Being a virgo and always having to have my facts right, prior to writing this I went on the internet to research hair versus fur. There was all kinds of fun facts there. First of all, hair and fur are the same. The difference I guess, if any, would be that when it's thick, it's called fur and when it's thin it's hair. The thick stuff has a double composition made up of primary and secondary layers. The thin stuff is like the hay we all have (or don't) on the top of our heads. My own head is leaning towards 'don't'. In the case of animals having the two layers, the undercoat is mainly for warmth according to season. We (primates) don't have the secondary or rather the undercoat to add to our warmth, therefore, it would get a little chilly without the added benefit of clothing or animal skins on our backs.

Now, I can see how a deer keeps warm. According to the book, The Deer of North America, deer have approx. 5,000 hairs to the square inch. I thought at one time that this figure was in error as it seemed to be a lot of hair in so small a place. I actually had it in my head that I was going to personally count them myself one day, however, I then decided that a nap would be more appropriate.

A human with a good mop of hair believe it or not, is about 700 hairs to the square inch.

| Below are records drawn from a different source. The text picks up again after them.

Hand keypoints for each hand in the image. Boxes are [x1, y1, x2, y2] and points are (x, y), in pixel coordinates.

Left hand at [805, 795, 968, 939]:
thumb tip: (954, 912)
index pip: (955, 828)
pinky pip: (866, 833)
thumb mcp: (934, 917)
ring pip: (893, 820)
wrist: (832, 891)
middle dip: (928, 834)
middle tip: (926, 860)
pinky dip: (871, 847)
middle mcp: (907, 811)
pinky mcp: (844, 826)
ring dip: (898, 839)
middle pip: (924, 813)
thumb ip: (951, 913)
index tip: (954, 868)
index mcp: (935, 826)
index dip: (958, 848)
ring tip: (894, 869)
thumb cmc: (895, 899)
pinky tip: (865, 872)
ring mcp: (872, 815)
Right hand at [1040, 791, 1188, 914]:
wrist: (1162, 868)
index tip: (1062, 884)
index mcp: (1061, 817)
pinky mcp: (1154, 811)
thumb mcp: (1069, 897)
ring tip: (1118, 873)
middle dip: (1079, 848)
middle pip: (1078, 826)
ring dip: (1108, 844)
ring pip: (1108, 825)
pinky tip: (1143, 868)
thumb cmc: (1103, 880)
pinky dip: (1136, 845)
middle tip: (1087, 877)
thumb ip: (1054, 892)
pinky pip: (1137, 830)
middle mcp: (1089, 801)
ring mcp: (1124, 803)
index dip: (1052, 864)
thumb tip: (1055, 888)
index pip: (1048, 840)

Who knows about Bigfoot! However, when I take a pencil, many sheets of paper, an eraser and calculator, I figure if Bigfoot is anything like us, he's about 4300 hairs short of a deer. I suppose with enough food, it's great size and bulk, Bigfoot would be able to generate the heat needed to survive in really cold temperatures. I have a friend in the State of Maine who spent his entire life in the woods as a woodcutter. He's a really big guy and tough as they come when it matters. In all the 20+ years that I've known him, he's never worn a coat. So, maybe Bigfoot doesn't need one also.

That's it folks, out of time and space. See you all next weekend. I need to go out to the back porch and have a, err, breath of fresh air.